Notre chroniqueur Matthias a eu le plaisir de pouvoir rencontrer Rachel Lang autour de son film Baden Baden. Elle a répondu à nombreuses des questions ! Retrouvez cette interview dans son intégralité ci-dessous !

 

Quand vous réalisiez « Pour toi je ferai bataille », saviez-vous déjà que vous feriez une trilogie ?

Oui, tout à fait, c´était conçu comme un triptyque. Il y avait les trois volets, les trois axes qui étaient écrits dès le départ, et après l´écriture, la production et le financement se sont étalés de 2009 à 2015, mais les trois étaient pensés comme un triptyque.

Dans les films on voit les relations qu´Ana entretient avec sa grand-mère, sa mère, son meilleur ami, son ex, l´employé d´un magasin de bricolage. Avez-vous hésité à l´écriture à vous attarder plus sur l´une ou l´autre de ces relations ?

baden baden photo tournage (2)Alors le fil rouge c´était la grand-mère, avec cette reconstruction de salle de bain, et après j´avais envie qu´il y ait une galaxie de personnages qui gravitent autour d´Ana pour la montrer elle construite par ces personnages et qu´il y ait une multitude de personnages qui ne soient pas secondaires mais qui soient aussi principaux qu´elle. Du coup c´était l´objectif d´avoir beaucoup de personnages autour d´elle, pas de se focaliser sur un en particulier, mais que tous ces personnages la fassent devenir Homme avec un grand H et qu´ils la fassent grandir et devenir ce qu´elle est.

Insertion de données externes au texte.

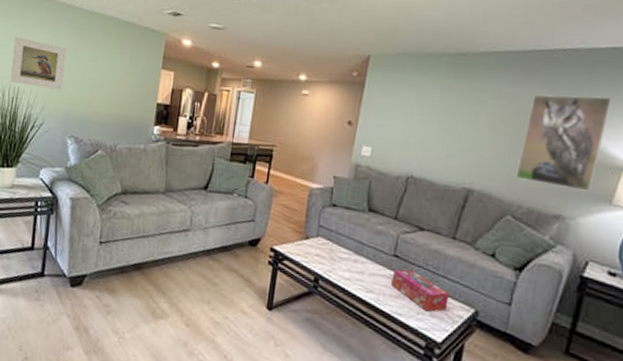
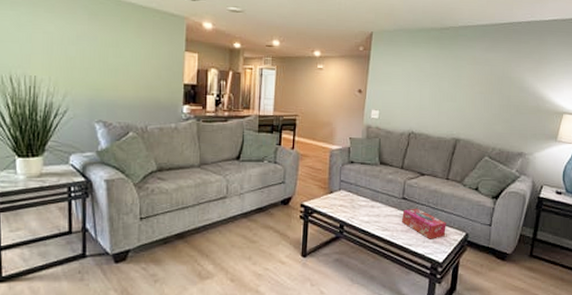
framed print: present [10,36,67,90] -> none [24,24,85,76]
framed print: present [516,94,611,192] -> none [490,58,554,133]

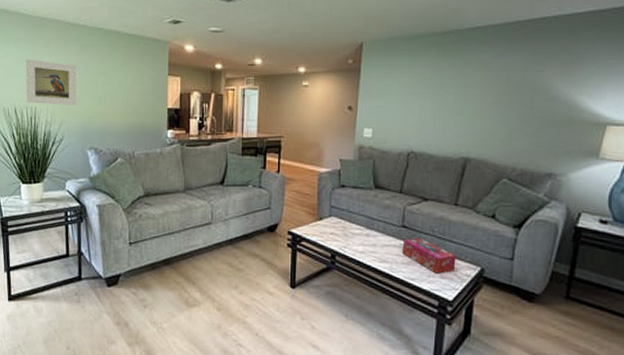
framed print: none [24,24,85,76] -> present [26,59,77,105]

Pourquoi ce titre – « Baden Baden » – alors que la ville thermale n´est évoquée qu´une seule fois ?

Alors il y a la métaphore filée de la baignoire et des bains dans tout le film. Il y a aussi l´idée d´un endroit dans lequel on ne va jamais, donc c´est un peu l´idée d´une fausse piste et d´une fausse promesse qu´on donne dès le départ. On entre dans le film en pensant qu´on va à Baden Baden et on n´y va pas, et on sort du film en allant vers Aubagne et on ne sait pas non plus si on ira, mais c´est un peu la somme des possibles qui fait des chemins différents dans lesquels on ne va pas forcément.

Pour le tournage auquel Ana arrive en retard, vous êtes-vous inspirée de votre propre expérience ?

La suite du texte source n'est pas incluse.